The FDA announced yesterday that it will be seeking regulation to prohibit the sale of e-cigarettes to minors. This information came as a preview to a more expansive document that will list more far-reaching initiatives by the FDA to regulate e-cigarettes.
Until now, e-cigarettes have largely dodged regulation. Their decentralized distribution, lack of formal clinical data, and relatively recent entry into the market have confounded attempts by the FDA and others to put existing tobacco restrictions onto the product. Nevertheless, the FDA has been clear in its interest in regulating e-cigarettes as a drug delivery device.
The e-cigarette market for minors is real
Because e-cigarettes deliver nicotine – but not tobacco – current restriction of sales to children under age 18 have not applied. Perhaps in part because of this, e-cigarette use – or vaping – has become a distinct feature in the culture of high school – and even middle school – children. This, in turn, has made regulation of e-cigs to minors a community rallying cry.
Estimates vary, but the CDC reports that as many as 10% of high school students tried e-cigarettes last year. What's more, researchers fear the numbers may be even higher if flavored, non-nicotine vaping is included.

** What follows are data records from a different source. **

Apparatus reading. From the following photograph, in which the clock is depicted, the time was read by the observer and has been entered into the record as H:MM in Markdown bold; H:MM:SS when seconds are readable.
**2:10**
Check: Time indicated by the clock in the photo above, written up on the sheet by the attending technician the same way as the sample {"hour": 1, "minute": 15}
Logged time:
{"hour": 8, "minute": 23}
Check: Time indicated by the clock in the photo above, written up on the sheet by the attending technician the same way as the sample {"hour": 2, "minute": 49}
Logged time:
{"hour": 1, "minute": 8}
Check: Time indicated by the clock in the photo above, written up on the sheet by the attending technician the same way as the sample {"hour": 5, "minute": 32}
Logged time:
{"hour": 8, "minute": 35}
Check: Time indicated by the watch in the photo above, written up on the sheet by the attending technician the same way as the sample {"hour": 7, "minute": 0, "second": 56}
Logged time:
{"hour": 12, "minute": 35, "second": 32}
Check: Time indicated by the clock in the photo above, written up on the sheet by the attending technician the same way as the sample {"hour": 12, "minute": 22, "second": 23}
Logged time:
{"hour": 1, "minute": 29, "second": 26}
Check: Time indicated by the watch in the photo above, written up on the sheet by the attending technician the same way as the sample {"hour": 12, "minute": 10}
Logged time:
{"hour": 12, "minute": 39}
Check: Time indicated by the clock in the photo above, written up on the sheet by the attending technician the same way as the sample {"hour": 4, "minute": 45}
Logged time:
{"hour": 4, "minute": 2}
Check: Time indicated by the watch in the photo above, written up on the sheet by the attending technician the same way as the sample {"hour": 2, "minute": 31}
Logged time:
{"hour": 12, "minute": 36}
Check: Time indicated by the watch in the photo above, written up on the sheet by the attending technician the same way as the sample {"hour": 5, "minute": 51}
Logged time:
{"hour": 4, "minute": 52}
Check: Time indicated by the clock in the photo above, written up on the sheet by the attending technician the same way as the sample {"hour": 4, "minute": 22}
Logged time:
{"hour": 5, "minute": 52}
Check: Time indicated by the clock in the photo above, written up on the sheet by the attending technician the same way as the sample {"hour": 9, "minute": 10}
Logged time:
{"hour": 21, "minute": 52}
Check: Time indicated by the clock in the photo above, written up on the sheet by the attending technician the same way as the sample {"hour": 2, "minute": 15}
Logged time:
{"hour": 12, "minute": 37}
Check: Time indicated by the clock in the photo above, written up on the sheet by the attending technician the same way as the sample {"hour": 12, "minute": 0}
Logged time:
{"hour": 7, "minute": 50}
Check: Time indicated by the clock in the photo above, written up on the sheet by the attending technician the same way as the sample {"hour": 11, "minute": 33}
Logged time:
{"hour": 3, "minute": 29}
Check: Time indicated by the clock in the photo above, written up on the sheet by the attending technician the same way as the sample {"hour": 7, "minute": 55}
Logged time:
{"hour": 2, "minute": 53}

The proposed FDA regulation will cover e-cigarettes that deliver nicotine, but will not apply to the flavored, non-nicotine units. Kids who choose non-nicotine vaping, available in a wide range of flavors such as bubble gum and cotton candy, tend to dismiss the term "e-cigarette" in favor of "e-hookah" or "e-pen." The actual number of under-18 e-cigarette users may be even higher, as many may have been missed in the last head count. The CDC concedes it may not have asked the right question by not including some of the vaping name variations in the study.
While many have raised alarms that young e-cigarette users have an increased likelihood to go on to develop a tobacco smoking habit, it is just too early in the life of this product to see trends. In contrast, e-cigarettes have earned praise from many as a way to quit traditional tobacco use and even wean off nicotine altogether.
Big tobacco is part of the trend, too
Currently, the e-cigarette market is estimated at about $1.2 billion a year. This may seem like small potatoes compared to the $89 billion tobacco industry. Nevertheless, big tobacco has demonstrated keen interest in the trend. Altria (NYSE:MO), Lorillard (UNKNOWN:LO.DL), Reynolds American (NYSE:RAI), and Philip Morris International (NYSE:PM) have all jumped into the e-cigarette market with acquisitions and new product development.
While big tobacco has long dismissed its interest in younger smokers, this market is undeniably the future of the product. According to the 2012 Surgeon General's Report, nine out of 10 adult tobacco smokers began by age 18 and nearly all by age 25.
The growth of both the e-cigarette industry and traditional tobacco products is determined directly by the adoption of these products by youth. If e-cigarette use follows the same trend as tobacco, the future of the e-cigarette industry will be directly tied to how desirable and accessible this product is to minors and young adults.
But is it dangerous?
The FDA concedes that more study is necessary to understand the full effects of e-cigarette use, a conclusion echoed by the American Cancer Society. According to the FDA, further study is needed to determine not just the potential risks when these products are used as intended, but also whether there can be benefits associated with e-cigarette use. The FDA has also stated that more study will help determine whether or not e-cigarette use can encourage young people to go on to use conventional cigarettes.
As data is collected and studies are published, both popular sentiment and the will of regulators may be affected.
Change would come slowly
The new announcement is the first round of what could be a lengthy approval process. While the FDA has taken the first step toward regulation, final approval could take up to a year.
The FDA's proposed product regulations would give companies two years to submit applications from the time the rule goes into effect, but companies would be allowed to continue "business as usual" during the regulatory review phase. The regulations would affect both new and existing products.
Should the ban on sale to minors pass, it may prove difficult to implement. As a comparison, while rules to limit tobacco sales to minors have deterred use, the tobacco trend among youth remains strong. The prevalence of e-cigarette sales via the Internet will no doubt confound enforcement even further.
While parent and community groups have lobbied hard for banning e-cigarette sales to minors, ultimately, it will take some time to assess the effectiveness of the proposed regulations.